Friday, April 2, 2010

Justified By Faithfulness (part 3)

This continued on in to Jesus’ day, with the Pharisees acting as the upholders and enforcers of these things. By then, the three basic covenant requirements of avoiding idolatry, keeping the Sabbaths, and reverencing the sanctuary, together with circumcision---with idolatry having been effectively dealt with and practically non-existent among the Jews---had morphed into the keeping of kosher laws, purity laws, and the keeping of Sabbath. These were the things that were looked to as the marks of God’s covenant, and that which delineated God’s covenant people. Without a doubt, we can insist that these things were being held to because of a belief in the power and promises of God, as they desperately hoped to achieve God’s promised blessings, according to His covenant. Collectively, these covenantal standards came to be known as the “works of the law.”

For the Jews in Jesus’ day, and quite obviously on in to Paul’s day since it was something with which he was still dealing, maintaining these marks of covenant status was important. It was what made them God’s covenant people. It was what demonstrated their righteousness, or their justification, or their right standing before God, as people of His covenant. Though justification was a crucial matter, Paul makes it clear, following from what he knew of the words of Jesus in which He made Himself the basis for justification, that even though “we are Jews by birth… we know that no one is justified by the works of the law” (Galatians 2:15a,16a). “No one,” Paul says, “not even the people to whom God gave strict covenant requirements at Sinai through Moses, has a positive covenant standing conferred upon them by being circumcised, keeping kosher laws, purity laws, and keeping Sabbath.” Paul himself would claim to have kept these things perfectly, but in futility, as he would come to realize that these things did nothing to secure justification.

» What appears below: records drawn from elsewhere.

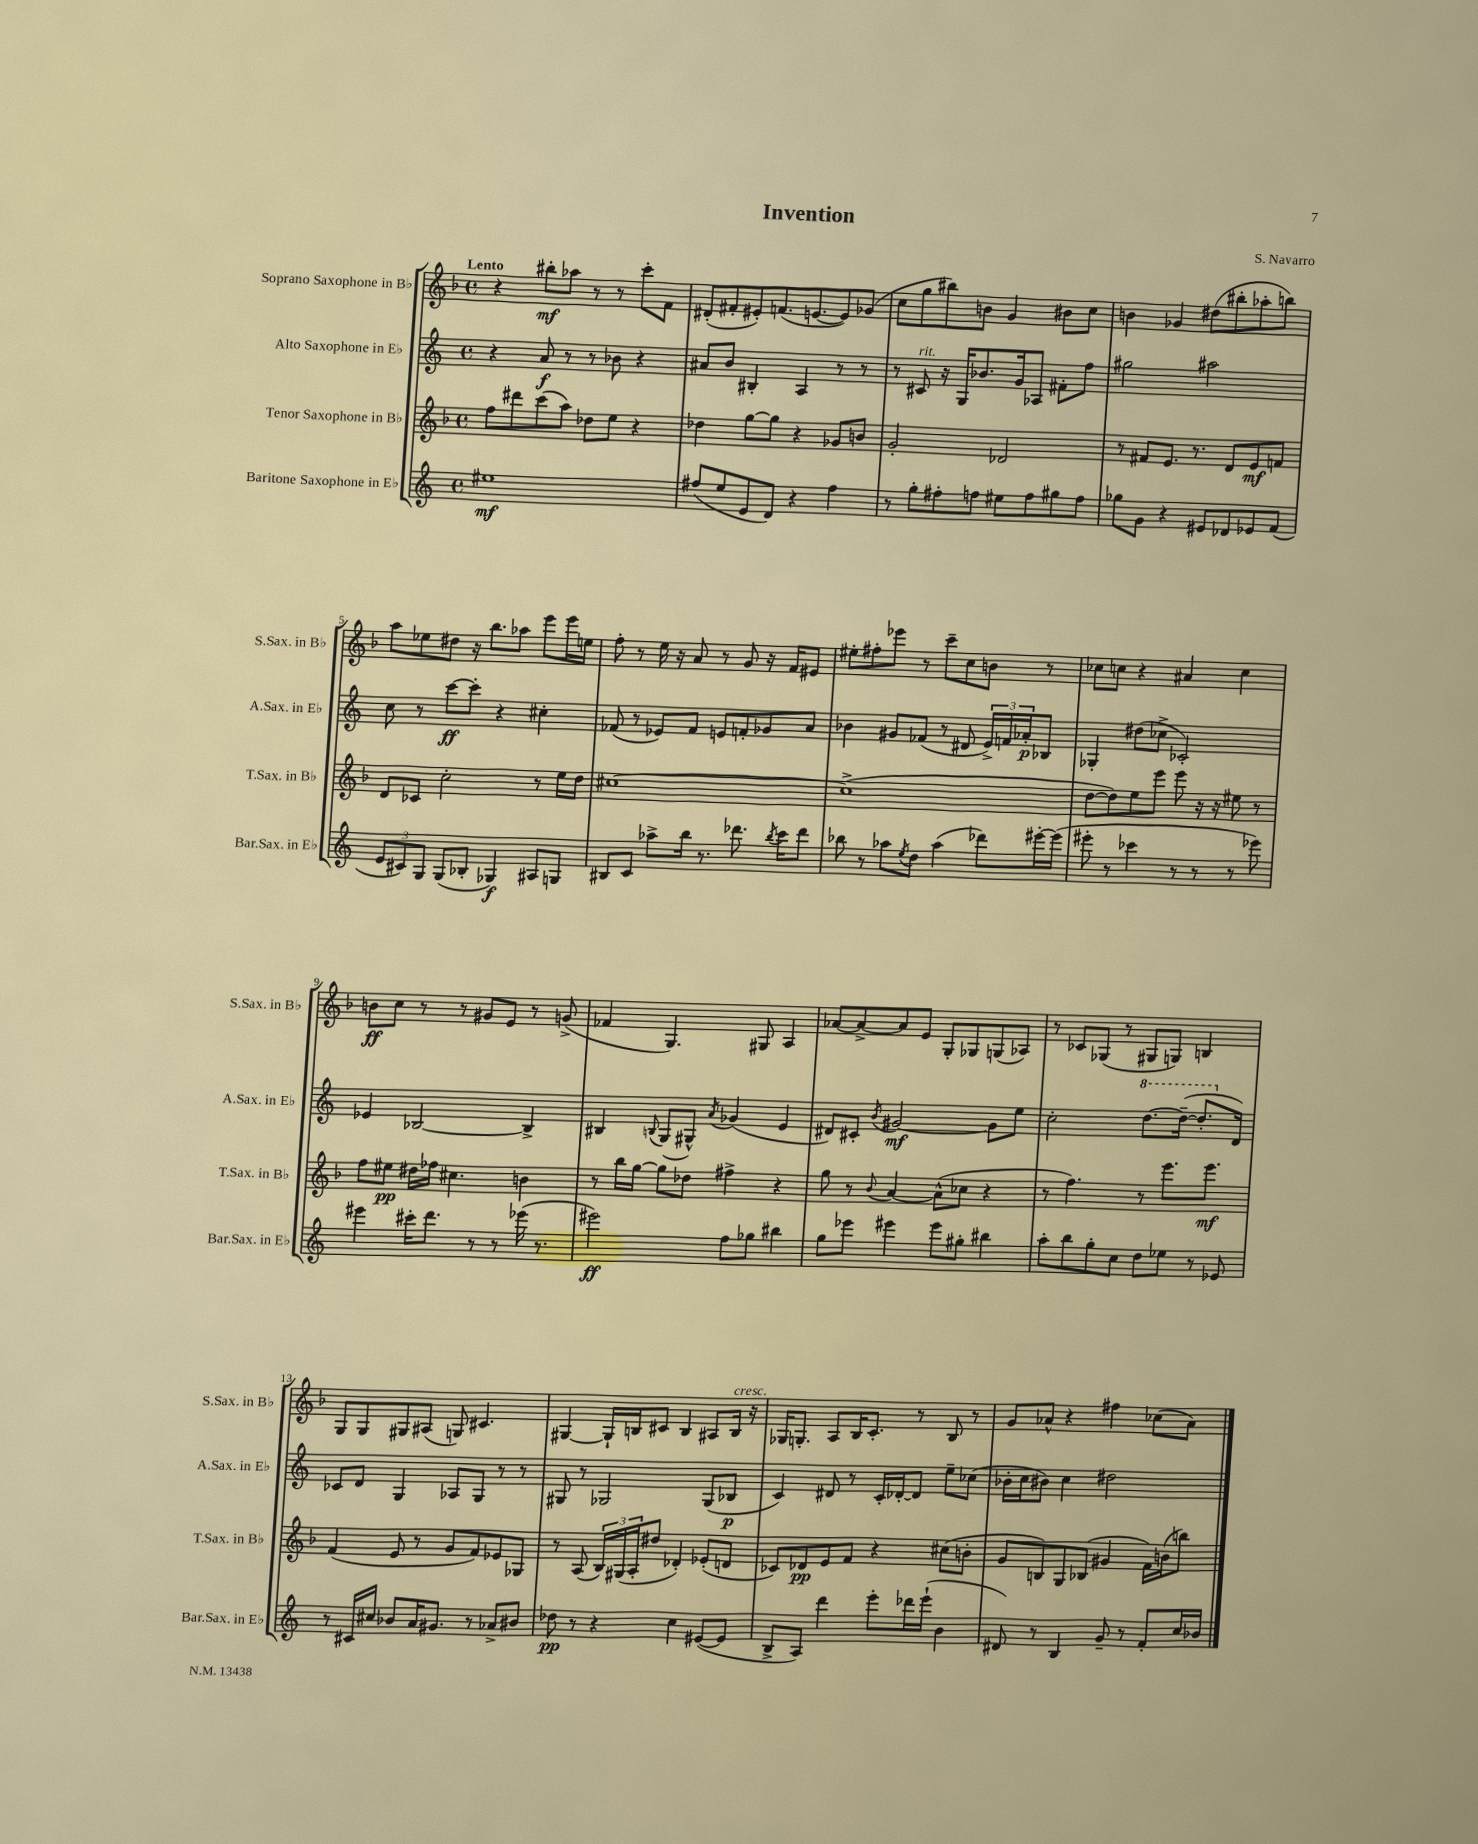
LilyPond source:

\header { title = "Invention" composer = "S. Navarro" }
<<
\new StaffGroup <<
\new Staff = "s0" \with { instrumentName = "Soprano Saxophone in Bb" shortInstrumentName = "S.Sax. in Bb" } {
    \clef treble \key f \major \defaultTimeSignature \time 4/4 \tempo "Lento"
    r4 bis''8-.\mf aes''8 r8 r8 c'''8-. f'8 |
    dis'8-.( fis'8-. eis'8-.) f'8.( e'8.~ e'8) ges'8( |
    c''8 g''8 bis''8) b'8 g'4 bis'8 c''8 |
    b'4 ges'4 dis''8( bis''8-. aes''8-. b''8) |
    a''8 ees''8 dis''8 r16 bes''8. aes''8 e'''8 e'''16 e''16 |
    f''8-. r8 e''16 r16 a'8 r8 g'8 r16 f'16 eis'8 |
    eis''8-. fis''8-. ees'''8 r8 c'''8-- c''8 b'8 r8 |
    ces''8 c''8 r4 ais'4 c''4 |
    b'8\ff c''8 r8 r8 gis'8 e'8 r8 g'8->( |
    fes'4 g4.) gis8 a4 |
    aes'8~ aes'8~-> aes'8 e'8 g8-. ges8 g8( aes8) |
    r8 ces'8 ges8( r8 gis8 g8) b4 |
    g8 g8 gis8 ais8( g8) cis'4. |
    gis4~ gis16-! b16 cis'8 b4 ais8 b16^\markup { \italic "cresc." } r16 |
    ges16 g8.-. a8 bes16 c'8.-. r8 bes8 r8 |
    g'8 aes'8-^ r4 fis''4 ces''8( aes'8) \bar "|." |
}
\new Staff = "s1" \with { instrumentName = "Alto Saxophone in Eb" shortInstrumentName = "A.Sax. in Eb" } {
    \clef treble \key c \major \defaultTimeSignature \time 4/4
    r4 a'8\f r8 r8 bes'8 r4 |
    ais'8 b'8 bis4-. a4 r8 r8 |
    r8 cis'8^\markup { \italic "rit." } r16 g16 bes'8. g'16 aes8 fis'8-. f''8 |
    gis''2 ais''2 |
    c''8 r8 c'''8~\ff c'''8-. r4 cis''4-. |
    fes'8( r8 ees'8) fes'8 e'8 f'8-. ges'8 a'8 |
    bes'4 gis'8 fes'8( r8 dis'8 \tuplet 3/2 { e'16->) f'16 aes'16-.\p } bes8 |
    ges4-. dis''8( ces''8-> ces'2-.) |
    ees'4 bes2~ bes4-> |
    bis4 \appoggiatura { b8 } g8( gis8-^) \acciaccatura { a'8 } ges'4( e'4 |
    dis'8) cis'8-. \acciaccatura { b'8 } gis'2~\mf gis'8 e''8 |
    c''2-. \ottava #1 d'''8.~ d'''16~--( d'''8.-. \ottava #0 d'16) |
    ces'8 d'8 g4 aes8 g8 r8 r8 |
    gis8 r8 ges2 ges8( bes8\p |
    c'4) dis'8 r8 c'16-. des'16~-. des'8 e''8-- ces''8( |
    bes'16-. c''16 bis'8) c''4 dis''2 \bar "|." |
}
\new Staff = "s2" \with { instrumentName = "Tenor Saxophone in Bb" shortInstrumentName = "T.Sax. in Bb" } {
    \clef treble \key f \major \defaultTimeSignature \time 4/4
    f''8 dis'''8 c'''8( a''8) des''8 e''8 r4 |
    des''4 g''8~ g''8 r4 ges'8 b'8 |
    g'2-. des'2 |
    r8 fis'8 e'8. r8. d'8 e'8\mf f'8 |
    d'8 ces'8 c''2-. r8 e''16 d''16 |
    cis''1~ |
    cis''1->( |
    d''8~ d''8) e''8 e'''8 e'''8 r16 r16 eis''8 r8 |
    f''8 eis''8\pp dis''16 fes''16 cis''4. b'4 |
    r8 bes''16 g''16~ g''8 des''8 fis''4-> r4 |
    g''8 r8 \appoggiatura { bes'8 } a'4~ a'8-^( ces''8 r4 |
    r8 f''4.) r8 e'''8. e'''8.\mf |
    f'4( e'8 r8 g'8 f'8) ees'8 ges8 |
    r8 a8( \tuplet 3/2 { bes16) gis16( a16-. } dis''8 des'4-.) ees'8-.( d'8 |
    ces'8) des'8\pp e'8 f'8 r4 cis''8( b'8-. |
    g'8 b8) g8 bes8( gis'4 f'16) b'16( b''8) \bar "|." |
}
\new Staff = "s3" \with { instrumentName = "Baritone Saxophone in Eb" shortInstrumentName = "Bar.Sax. in Eb" } {
    \clef treble \key c \major \defaultTimeSignature \time 4/4
    eis''1\mf |
    fis''8( e''8 e'8 d'8) r4 fis''4 |
    r8 g''8-. fis''8-. f''8 eis''8 f''8 gis''8 f''8 |
    ges''8 g'8 r4 eis'8 des'8 ees'8 f'8( |
    \tuplet 3/2 { e'8 cis'8) g8 } g8( bes8-. ges4\f) ais8 g8 |
    bis8 c'8 aes''8-> b''16 r8. des'''8. \acciaccatura { b''8 } c'''16 des'''8 |
    bes''8 r8 aes''8 \acciaccatura { e''8 } d''8 aes''4( des'''8) eis'''16~-. eis'''16( |
    eis'''8-. r8 ces'''4 r8 r8 r8 ees'''8) |
    eis'''4 cis'''16-. d'''8. r8 r8 ees'''16( r8. |
    eis'''2\ff) f''8 ges''8 bis''4 |
    g''8 ees'''8 eis'''4 eis'''8 gis''8-. bis''4 |
    a''8-. b''8 g''8-. c''8 d''8 ees''8 r8 ees'8 |
    r8 cis'16 cis''16 bes'8 a'16 gis'8. r8 aes'8-> bis'8 |
    des''8\pp r8 r4 c''4 eis'8~( eis'8 |
    b8-> a8) d'''4 e'''8-. des'''16 e'''16-!( b'4 |
    dis'8) r8 b4 g'8-- r8 f'8-. c''16 bes'16 \bar "|." |
}
>>
>>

Was covenant now irrelevant? Were covenant markers now of no value? Absolutely not! As we have already said, if one is justified, or is going to experience justification, then one must be adhering to the marks and requirements of the covenant that have been put in place by God Himself. The issue at hand, for Paul, as he addressed both his countrymen and his Gentile brothers in Christ, was that, just as had been done before, God had shifted the terms of His covenant. The new and final covenant marker had been put in place, though belief in the power of God and His faithfulness to fulfill the promises of the covenant were still going to be paramount. Now, unlike before, when the Levitical requirements concerning idolatry, sanctuary, and Sabbath did serve as the mark of belief in God and His covenant, and adherence did secure the promised blessings (with disobedience bringing cursing), “no one is justified by the works of the law but by the faithfulness of Jesus Christ” (2:16a). This faithfulness of Jesus Christ is most definitely the power of God, represented in Jesus Christ.

We have to understand that the performance of the works of the law are somewhat distant from the idea of doing good works as a means of achieving God’s saving justification and thereby earning heaven. For the Jews, that simply was not an issue, and is actually foreign to the Jewish way of thinking. That is significant, because Jesus, Paul, and all of the disciples were first century Jews, living in the midst of second temple Judaism, under Roman domination, and therefore, still under God’s cursing, according to the law. The Jews were not looking to escape from this earth so as to enjoy a blissful existence apart from the world. That was the realms and hope of pagan religion. Rather, they were looking for the establishment of the kingdom of heaven on earth, when God would embody His messiah, and bring about the vindication, salvation, and deliverance of His covenant people, together with the restoration of all things and the physical resurrection of the righteous dead (those that died in positive covenant standing). This would occur through His setting up His kingdom, as Israel’s King, Who would be the King of all the earth, with all peoples coming to bow before Him, as was clearly pictured and pointed to throughout the Psalms and the writings of the Hebrew prophets.

The establishment of this kingdom would involve the overthrow of the Romans (the enemy of God’s people), and their being driven from the land, whereby the promised land would be returned to God’s people, and His people would live free from foreign dominion. Among other things, this would signify God’s blessing returning to His people. By the people’s estimation, with this conception being reinforced by the leaders of the people, maintaining the covenant markers---according to what they understood from Leviticus and Deuteronomy, couple with an understanding of the history of their people when they rejected their God by rejecting His covenant markers and thus demonstrating a disbelieving faithlessness---is the thing that would secure God’s blessing. With these works of the law, they would maintain a positive covenant standing with God, so they would be justified, and in a position to enjoy His covenant blessings of land and kingdom and prosperity, according to what He had promised. So the works of the law were, in fact, rooted in a profound belief in the righteousness (covenant faithfulness) and power of God.